I want to return this substring ['REFERENCED', 'UPTODATE', 'LRU']
I thought of using split(", ")
and then joining things together but it will just be so complicated. How to do that with regex?
Upvotes: 0
Views: 319
Reputation: 12239
There is no need for a regex. Wrap your string in brackets to make a string representation of a list, then use ast.literal_eval
to turn it into an actual list.
import ast
s = "0, 0, ['REFERENCED', 'UPTODATE', 'LRU'], 1"
outer_list = ast.literal_eval('[' + s + ']')
inner_list = outer_list[2]
print(inner_list)
You may be tempted to use eval
instead of ast.literal_eval
. Resist the temptation. Using eval
is unsafe because it will evaluate any Python expression, even if it contains nasty stuff such as instructions to delete files from your hard drive. You can use ast.literal_eval
without fear because it only parses strings, numbers, tuples, lists, dicts, booleans, and None
.
Upvotes: 1
Reputation: 310287
Just write a regular expression to capture a group that consist of a [
, any characters and then a ]
.
>>> import re
>>> s = "0, 0, ['REFERENCED', 'UPTODATE', 'LRU'], 1"

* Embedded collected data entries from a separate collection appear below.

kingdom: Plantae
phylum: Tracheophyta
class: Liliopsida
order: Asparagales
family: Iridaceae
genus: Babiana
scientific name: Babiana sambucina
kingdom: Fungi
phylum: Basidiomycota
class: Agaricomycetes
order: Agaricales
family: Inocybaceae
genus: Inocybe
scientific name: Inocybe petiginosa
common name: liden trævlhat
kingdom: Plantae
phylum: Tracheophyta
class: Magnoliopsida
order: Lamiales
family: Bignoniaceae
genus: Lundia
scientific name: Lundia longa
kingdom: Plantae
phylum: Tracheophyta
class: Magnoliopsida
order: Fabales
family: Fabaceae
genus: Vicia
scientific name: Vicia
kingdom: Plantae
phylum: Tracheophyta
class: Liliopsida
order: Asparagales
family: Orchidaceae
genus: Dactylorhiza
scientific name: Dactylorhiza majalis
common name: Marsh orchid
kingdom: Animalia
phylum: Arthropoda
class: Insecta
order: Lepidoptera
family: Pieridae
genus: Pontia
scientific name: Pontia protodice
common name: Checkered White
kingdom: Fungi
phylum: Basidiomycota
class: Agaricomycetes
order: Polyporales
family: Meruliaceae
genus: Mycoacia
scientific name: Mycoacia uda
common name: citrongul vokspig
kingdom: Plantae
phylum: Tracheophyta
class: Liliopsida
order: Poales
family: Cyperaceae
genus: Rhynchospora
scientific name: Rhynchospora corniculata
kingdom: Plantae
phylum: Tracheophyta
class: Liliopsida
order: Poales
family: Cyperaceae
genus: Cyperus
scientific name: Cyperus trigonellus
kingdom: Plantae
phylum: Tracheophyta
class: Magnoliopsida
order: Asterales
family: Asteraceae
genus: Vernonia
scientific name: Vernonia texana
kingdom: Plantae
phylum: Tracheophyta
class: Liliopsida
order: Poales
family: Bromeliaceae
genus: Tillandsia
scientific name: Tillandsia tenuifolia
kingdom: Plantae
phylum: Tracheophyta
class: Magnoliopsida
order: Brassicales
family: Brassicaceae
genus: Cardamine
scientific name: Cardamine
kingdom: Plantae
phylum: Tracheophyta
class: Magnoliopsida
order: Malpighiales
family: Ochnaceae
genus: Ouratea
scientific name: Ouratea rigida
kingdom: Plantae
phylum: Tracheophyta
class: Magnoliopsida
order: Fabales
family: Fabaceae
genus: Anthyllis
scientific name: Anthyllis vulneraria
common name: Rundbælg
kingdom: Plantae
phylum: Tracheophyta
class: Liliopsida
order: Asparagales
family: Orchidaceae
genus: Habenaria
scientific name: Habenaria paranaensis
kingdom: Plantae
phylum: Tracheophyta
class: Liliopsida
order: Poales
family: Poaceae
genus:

>>> re.search(r'(\[.*\])', s).group(1)
"['REFERENCED', 'UPTODATE', 'LRU']"
If the input really is this well structured, you could use ast.literal_eval
:
>>> import ast
>>> ast.literal_eval(s)[2]
['REFERENCED', 'UPTODATE', 'LRU']
To safely evaluate strings that contain python literals and pull the third element out of the tuple
.
Upvotes: 2
Reputation: 180540
s = "0, 0, ['REFERENCED', 'UPTODATE', 'LRU'], 1"
start = s.find("[")
end = s.rfind("]")
print(s[start:end+1])
['REFERENCED', 'UPTODATE', 'LRU']
Upvotes: 1
Reputation: 17647
If you're just looking for an expression, try something like:
"\[([\w\d,']+)\]"
Upvotes: 0